Выдержка из документа —
* * *
Таким образом, наши изыскания весьма развернуто отображают структуру сознания новой буржуазии. Новая буржуазия принимает меры по укреплению смысловых основ, с высоты сегодняшнего дня недостаточно прочных. Она готова на что угодно, лишь бы избежать противоборства между изжившими себя идеалами и современной социальной действительностью, а потому ударяется в бегство, ища прибежища в самых разных частях света. Она предпочитает почивать на груди у природы, где можно отказаться от языка и дать отпор всему рациональному, нацеленному на устранение мифологических структур и арсеналов сознания.
5
Кто жаждет перемен, должен ясно сознавать суть подвергаемого этим переменам. Облегчить вмешательство в общественную действительность – вот в чем заключается практическая ценность заведенной нами рубрики.
* * *
Записи, содержащиеся в наборе данных:
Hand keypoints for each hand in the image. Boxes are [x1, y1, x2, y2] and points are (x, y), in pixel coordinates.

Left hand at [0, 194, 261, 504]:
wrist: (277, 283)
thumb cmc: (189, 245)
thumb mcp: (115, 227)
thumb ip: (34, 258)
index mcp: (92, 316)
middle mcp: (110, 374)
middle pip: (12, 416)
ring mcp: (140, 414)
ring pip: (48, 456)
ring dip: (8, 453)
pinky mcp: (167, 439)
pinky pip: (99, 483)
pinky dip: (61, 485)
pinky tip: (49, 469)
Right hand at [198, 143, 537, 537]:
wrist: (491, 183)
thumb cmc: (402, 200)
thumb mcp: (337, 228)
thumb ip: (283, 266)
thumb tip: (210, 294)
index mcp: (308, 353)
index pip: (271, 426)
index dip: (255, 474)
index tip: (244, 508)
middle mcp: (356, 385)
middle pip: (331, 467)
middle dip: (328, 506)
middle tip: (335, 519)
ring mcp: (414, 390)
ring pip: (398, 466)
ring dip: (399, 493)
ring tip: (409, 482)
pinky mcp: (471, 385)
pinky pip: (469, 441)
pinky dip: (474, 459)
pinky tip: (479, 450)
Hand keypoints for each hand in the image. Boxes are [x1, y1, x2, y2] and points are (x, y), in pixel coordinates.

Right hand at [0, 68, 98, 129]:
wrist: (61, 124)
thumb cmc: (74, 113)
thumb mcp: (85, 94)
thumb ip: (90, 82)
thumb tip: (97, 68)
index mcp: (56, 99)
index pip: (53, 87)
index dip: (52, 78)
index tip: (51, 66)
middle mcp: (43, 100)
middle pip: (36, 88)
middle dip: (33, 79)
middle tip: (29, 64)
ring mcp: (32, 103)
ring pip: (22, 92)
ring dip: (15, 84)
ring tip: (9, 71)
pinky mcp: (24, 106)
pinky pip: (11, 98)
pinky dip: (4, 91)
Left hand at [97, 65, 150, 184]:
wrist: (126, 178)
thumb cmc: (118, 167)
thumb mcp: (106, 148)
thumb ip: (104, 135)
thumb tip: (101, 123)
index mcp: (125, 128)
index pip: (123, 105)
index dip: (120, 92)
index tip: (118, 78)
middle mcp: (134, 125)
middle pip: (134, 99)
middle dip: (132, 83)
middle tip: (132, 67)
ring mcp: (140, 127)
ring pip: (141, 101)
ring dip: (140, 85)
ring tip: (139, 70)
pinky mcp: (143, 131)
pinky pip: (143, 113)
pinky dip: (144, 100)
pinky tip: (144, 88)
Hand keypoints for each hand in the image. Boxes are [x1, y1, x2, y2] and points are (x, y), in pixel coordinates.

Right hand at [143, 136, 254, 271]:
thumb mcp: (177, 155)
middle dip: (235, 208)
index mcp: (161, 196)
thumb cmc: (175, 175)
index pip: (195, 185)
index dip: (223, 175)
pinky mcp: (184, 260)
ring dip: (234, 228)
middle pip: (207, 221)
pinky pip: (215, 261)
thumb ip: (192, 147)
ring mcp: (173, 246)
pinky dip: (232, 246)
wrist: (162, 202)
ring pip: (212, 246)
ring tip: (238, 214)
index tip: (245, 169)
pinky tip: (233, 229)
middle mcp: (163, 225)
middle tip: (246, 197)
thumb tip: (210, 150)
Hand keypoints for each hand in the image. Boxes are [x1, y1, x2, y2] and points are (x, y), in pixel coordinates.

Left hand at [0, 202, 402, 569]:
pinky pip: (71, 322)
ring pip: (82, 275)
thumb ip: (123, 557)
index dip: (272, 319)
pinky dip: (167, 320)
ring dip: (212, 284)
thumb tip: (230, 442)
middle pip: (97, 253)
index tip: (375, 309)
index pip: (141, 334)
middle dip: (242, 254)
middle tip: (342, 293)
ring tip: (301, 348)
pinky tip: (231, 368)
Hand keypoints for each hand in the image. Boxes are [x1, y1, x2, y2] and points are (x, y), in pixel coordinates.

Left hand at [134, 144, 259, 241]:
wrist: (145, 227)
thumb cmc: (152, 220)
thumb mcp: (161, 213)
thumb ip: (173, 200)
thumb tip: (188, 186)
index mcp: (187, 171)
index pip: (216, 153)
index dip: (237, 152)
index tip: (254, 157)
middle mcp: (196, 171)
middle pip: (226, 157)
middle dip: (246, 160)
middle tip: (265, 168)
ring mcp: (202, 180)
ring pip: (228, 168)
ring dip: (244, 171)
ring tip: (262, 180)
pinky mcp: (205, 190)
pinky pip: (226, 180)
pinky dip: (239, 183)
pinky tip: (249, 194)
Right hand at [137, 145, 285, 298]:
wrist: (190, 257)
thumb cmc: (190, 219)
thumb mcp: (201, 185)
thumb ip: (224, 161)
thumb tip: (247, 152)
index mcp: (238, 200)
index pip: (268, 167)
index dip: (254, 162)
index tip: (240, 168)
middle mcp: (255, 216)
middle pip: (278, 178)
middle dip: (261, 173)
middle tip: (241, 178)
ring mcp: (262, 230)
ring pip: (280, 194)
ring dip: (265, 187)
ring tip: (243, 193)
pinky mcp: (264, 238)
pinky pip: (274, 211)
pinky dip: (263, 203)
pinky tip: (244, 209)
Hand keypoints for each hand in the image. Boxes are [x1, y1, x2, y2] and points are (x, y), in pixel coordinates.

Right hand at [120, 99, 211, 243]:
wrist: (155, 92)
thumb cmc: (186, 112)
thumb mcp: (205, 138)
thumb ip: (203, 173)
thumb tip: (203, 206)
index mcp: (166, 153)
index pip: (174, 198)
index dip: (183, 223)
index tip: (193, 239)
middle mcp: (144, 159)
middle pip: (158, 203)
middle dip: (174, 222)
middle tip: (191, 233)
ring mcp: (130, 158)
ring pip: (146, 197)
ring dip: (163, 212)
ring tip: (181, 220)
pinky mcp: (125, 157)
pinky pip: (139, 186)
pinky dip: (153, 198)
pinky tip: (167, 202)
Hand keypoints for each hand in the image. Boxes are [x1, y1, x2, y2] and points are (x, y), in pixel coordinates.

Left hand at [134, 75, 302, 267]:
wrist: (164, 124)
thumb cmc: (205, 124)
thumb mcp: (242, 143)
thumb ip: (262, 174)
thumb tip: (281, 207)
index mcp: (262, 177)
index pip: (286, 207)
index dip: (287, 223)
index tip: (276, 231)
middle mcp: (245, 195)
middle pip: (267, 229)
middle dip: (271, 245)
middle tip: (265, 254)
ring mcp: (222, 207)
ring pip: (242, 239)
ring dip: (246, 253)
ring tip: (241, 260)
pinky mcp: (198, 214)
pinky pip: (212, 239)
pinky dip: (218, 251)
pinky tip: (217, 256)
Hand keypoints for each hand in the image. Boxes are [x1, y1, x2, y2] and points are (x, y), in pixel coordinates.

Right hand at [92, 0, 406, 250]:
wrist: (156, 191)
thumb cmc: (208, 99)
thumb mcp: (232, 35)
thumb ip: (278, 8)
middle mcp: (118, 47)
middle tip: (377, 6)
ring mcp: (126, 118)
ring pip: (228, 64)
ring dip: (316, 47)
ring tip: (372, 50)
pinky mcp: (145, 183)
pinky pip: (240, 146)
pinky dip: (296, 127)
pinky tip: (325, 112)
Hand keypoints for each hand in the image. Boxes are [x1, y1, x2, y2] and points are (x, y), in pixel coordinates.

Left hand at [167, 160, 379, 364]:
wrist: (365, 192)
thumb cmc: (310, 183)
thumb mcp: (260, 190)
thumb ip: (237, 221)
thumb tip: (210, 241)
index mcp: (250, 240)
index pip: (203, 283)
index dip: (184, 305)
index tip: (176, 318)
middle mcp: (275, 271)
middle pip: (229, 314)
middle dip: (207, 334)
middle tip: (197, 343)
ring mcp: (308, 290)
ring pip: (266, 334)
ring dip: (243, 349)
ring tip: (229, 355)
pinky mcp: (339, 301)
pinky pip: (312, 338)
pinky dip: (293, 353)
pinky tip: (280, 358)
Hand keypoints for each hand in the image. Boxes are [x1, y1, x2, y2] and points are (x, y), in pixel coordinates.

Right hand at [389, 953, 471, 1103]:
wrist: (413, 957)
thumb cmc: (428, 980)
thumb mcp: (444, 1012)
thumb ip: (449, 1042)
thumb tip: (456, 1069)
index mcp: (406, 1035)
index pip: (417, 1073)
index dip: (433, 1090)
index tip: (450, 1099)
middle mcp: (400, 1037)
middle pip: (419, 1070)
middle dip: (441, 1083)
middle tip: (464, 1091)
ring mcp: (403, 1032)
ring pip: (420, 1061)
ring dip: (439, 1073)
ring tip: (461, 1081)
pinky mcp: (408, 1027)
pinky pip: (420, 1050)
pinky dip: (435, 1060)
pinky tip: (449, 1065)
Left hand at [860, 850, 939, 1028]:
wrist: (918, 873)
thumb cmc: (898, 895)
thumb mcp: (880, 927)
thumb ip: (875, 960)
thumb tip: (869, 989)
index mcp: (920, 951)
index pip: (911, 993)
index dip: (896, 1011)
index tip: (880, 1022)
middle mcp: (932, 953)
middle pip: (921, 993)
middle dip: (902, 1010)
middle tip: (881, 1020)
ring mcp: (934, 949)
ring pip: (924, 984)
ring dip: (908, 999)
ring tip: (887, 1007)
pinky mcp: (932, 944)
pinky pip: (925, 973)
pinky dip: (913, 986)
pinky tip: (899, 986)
* * *
Задание A —
Перепишите из фрагмента о новой буржуазии отрывок, который начинается словами «Таким образом, наши» и продолжается вплоть до слов «и арсеналов сознания.».
Задание B —
В первом абзаце фрагмента о новой буржуазии найдите предложения, подлежащее которых обозначает новую буржуазию. Это подлежащее выражено словами «Новая буржуазия» или местоимением «Она». Выпишите все сказуемые этих предложений в той форме, в какой они стоят в тексте.

Письменный ответ A —
Таким образом, наши изыскания весьма развернуто отображают структуру сознания новой буржуазии. Новая буржуазия принимает меры по укреплению смысловых основ, с высоты сегодняшнего дня недостаточно прочных. Она готова на что угодно, лишь бы избежать противоборства между изжившими себя идеалами и современной социальной действительностью, а потому ударяется в бегство, ища прибежища в самых разных частях света. Она предпочитает почивать на груди у природы, где можно отказаться от языка и дать отпор всему рациональному, нацеленному на устранение мифологических структур и арсеналов сознания.

Письменный ответ B —
принимает
готова
ударяется
предпочитает почивать